I was mystified as the country I believed in for at least a few years so easily handed itself over to a maniac. I thought of my friends in Indonesia, who took to the streets to fight for the system they desired, and the students in Burma who dreamt under the thumb of a dictatorship, reading five-year-old Time magazines in the night. It made me wonder why America, with so much pride in its democracy, could so willingly hand itself over to someone hellbent on destroying it.

What I Learned From My Heritage Prepared Me to Fight for Democracy in America

My first protest after Trump’s inauguration was the 2017 Women’s March in Washington, D.C., an almost instantaneous organization of our anger. I wore all black, painted tears on my face and sported a sign that said “R.I.P. DEMOCRACY.” I meant it. It felt like the end of an American project built on hope, equality and progress. 

A prominent publication asked to take a photo of me, but the photographer didn’t want the message from my sign in it. Instead, she asked me to hold a “Love Trumps Hate” sign instead, a positive message that felt, to me, out of reach. I wondered if I was being too extreme. 
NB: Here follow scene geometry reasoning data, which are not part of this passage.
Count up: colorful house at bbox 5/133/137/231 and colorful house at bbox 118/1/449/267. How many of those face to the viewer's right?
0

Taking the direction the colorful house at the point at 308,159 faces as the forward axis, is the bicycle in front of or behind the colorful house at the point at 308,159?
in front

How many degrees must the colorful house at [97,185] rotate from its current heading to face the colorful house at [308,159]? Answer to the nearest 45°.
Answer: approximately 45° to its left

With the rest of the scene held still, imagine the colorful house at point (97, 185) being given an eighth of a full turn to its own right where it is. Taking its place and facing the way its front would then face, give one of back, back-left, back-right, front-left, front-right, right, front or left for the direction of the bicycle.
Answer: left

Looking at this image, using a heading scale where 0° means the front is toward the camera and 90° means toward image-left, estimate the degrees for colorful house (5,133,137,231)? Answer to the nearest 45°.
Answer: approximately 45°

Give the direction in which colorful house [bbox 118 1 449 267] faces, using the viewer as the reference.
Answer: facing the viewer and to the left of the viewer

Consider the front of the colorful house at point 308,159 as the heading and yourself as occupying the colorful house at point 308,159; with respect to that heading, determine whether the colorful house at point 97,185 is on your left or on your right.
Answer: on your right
As America got pummeled with Trump’s executive orders of cruelty and intentional chaos, the Overton Window—the range of behavior considered acceptable in our society—was stretched further and further to the right. “Fascism” became a household word again, revived from the dregs of the Second World War. The whiplash of who was in and who was out at the White House trivialized serious roles meant to advise executive power, until it was all sycophants competing to maintain a favored status. The media was vilified, and the least political topics became lightning rods for partisan debate: public health, the Postal Service, pizza. The death of Black and brown people at the hands of police and the deportation of immigrants became specters of cruelty without remorse. 

Now we’re careening towards another historic election. 
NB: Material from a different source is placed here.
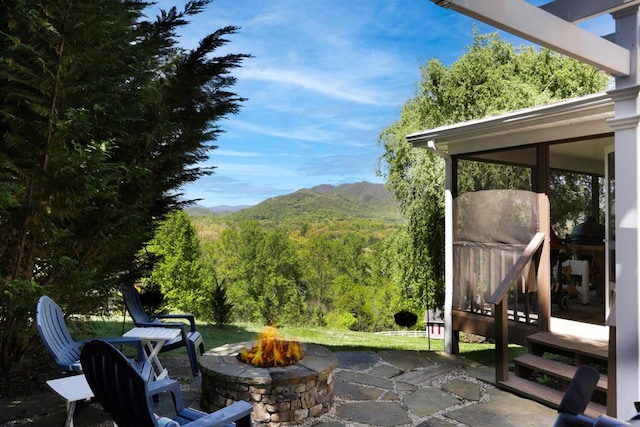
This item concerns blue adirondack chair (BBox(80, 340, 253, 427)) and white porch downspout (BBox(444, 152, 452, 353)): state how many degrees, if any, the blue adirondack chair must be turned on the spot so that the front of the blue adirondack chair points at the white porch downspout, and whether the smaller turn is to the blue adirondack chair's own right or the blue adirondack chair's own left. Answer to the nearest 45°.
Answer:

We have a president threatening a coup if he’s voted out of office as he, whack-a-mole, abuses democracy and public safety. The apparent stability and progress that Americans have invested in is teetering, and a global, historical view shows us that the moment of greatness we had could continue its freefall towards dictatorship

But I’m not a total pessimist. Trump has tried to dismantle institutions, pack federal seats with right-wing activists and demoralize the public, but the tendency towards progress that is part of the American mindset buoys me. America is a country that’s all about defying gravity. I can only hope that this November, America will prove me wrong.